__Goal of the exercise__.
Copy the records word for word, from the line containing "Is the value" through the line containing "What is the maximum value shown in the chart?", including both of those lines. Leave the pictures out.

__The records__.

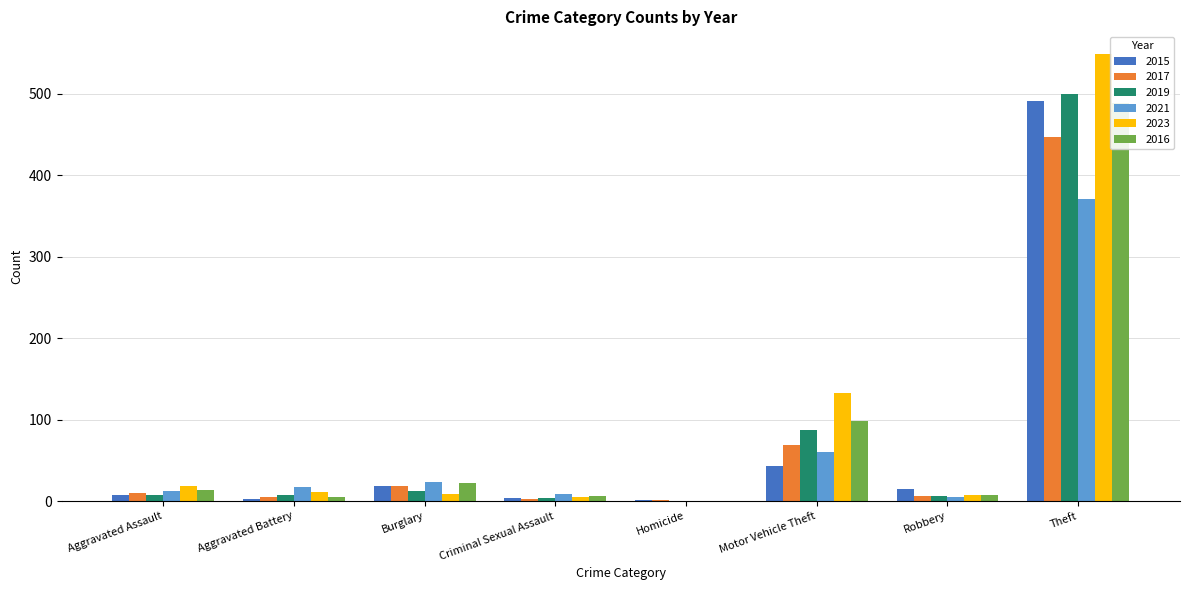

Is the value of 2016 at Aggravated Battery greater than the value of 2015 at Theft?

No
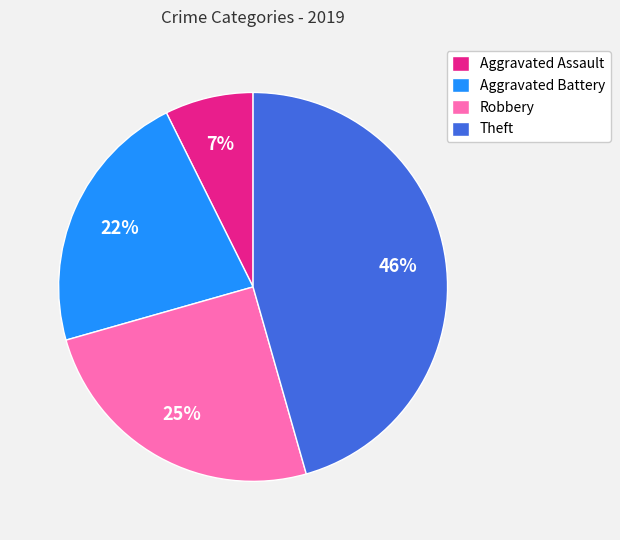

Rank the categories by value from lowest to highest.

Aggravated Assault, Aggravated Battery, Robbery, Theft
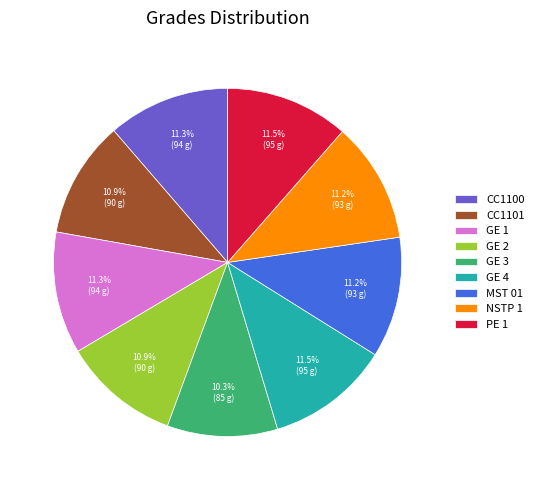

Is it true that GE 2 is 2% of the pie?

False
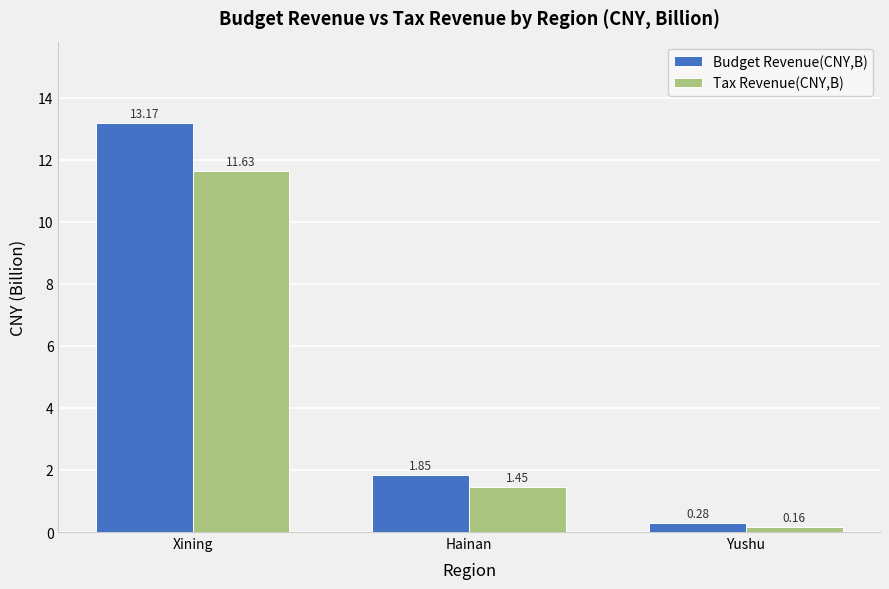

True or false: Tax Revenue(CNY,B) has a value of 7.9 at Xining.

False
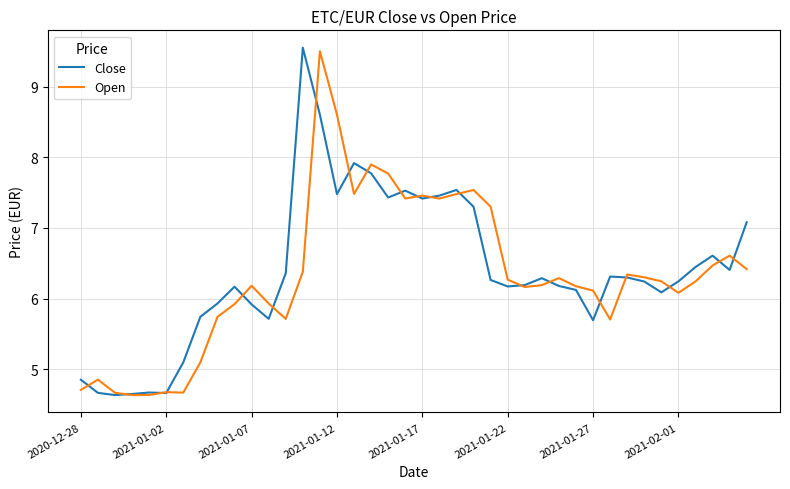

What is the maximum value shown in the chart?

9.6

==

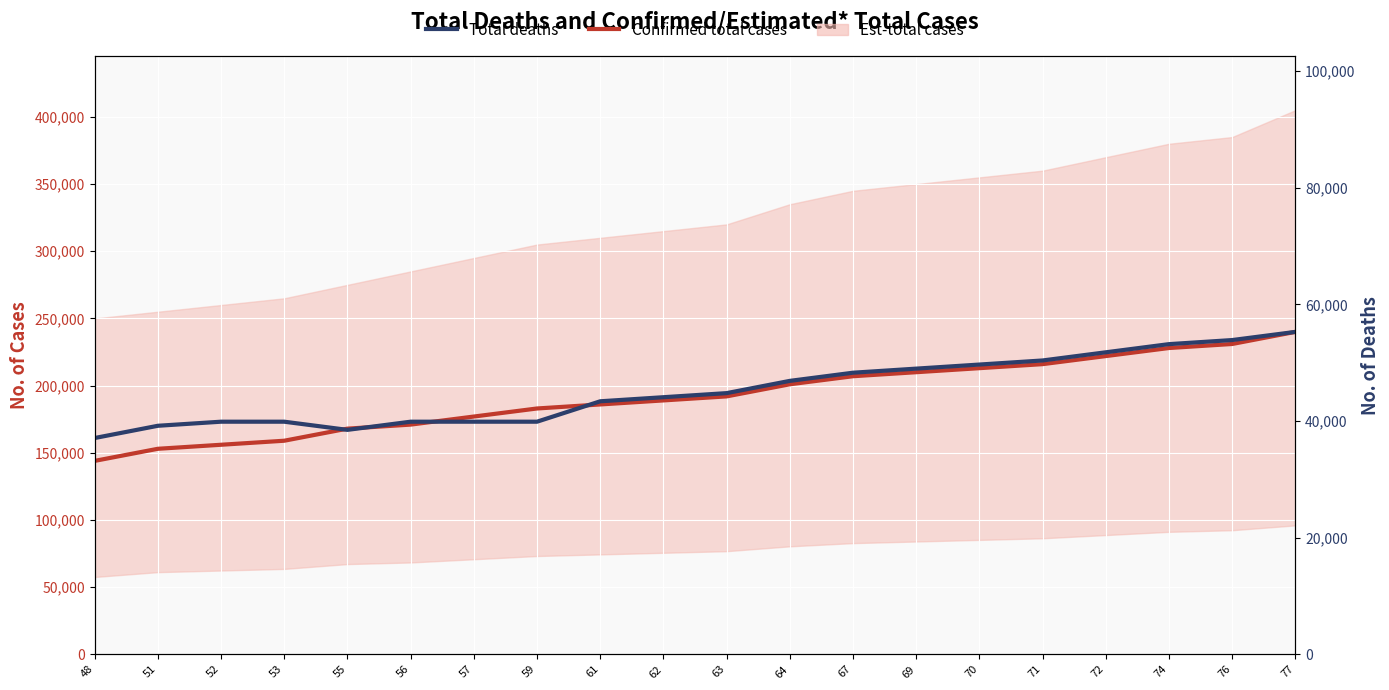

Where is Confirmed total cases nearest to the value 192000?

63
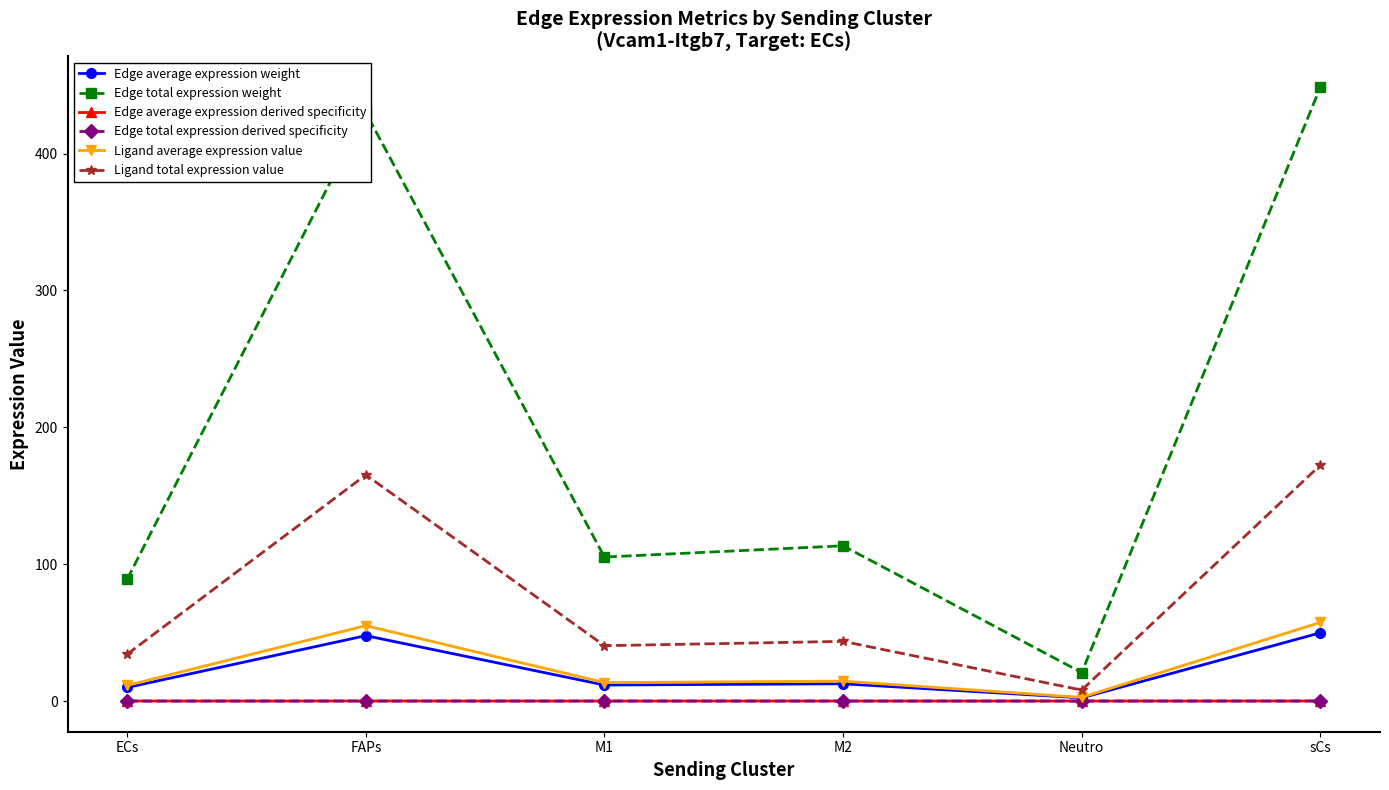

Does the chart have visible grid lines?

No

__Reply__.
Is the value of 2016 at Aggravated Battery greater than the value of 2015 at Theft?

No

Rank the categories by value from lowest to highest.

Aggravated Assault, Aggravated Battery, Robbery, Theft

Is it true that GE 2 is 2% of the pie?

False

True or false: Tax Revenue(CNY,B) has a value of 7.9 at Xining.

False

What is the maximum value shown in the chart?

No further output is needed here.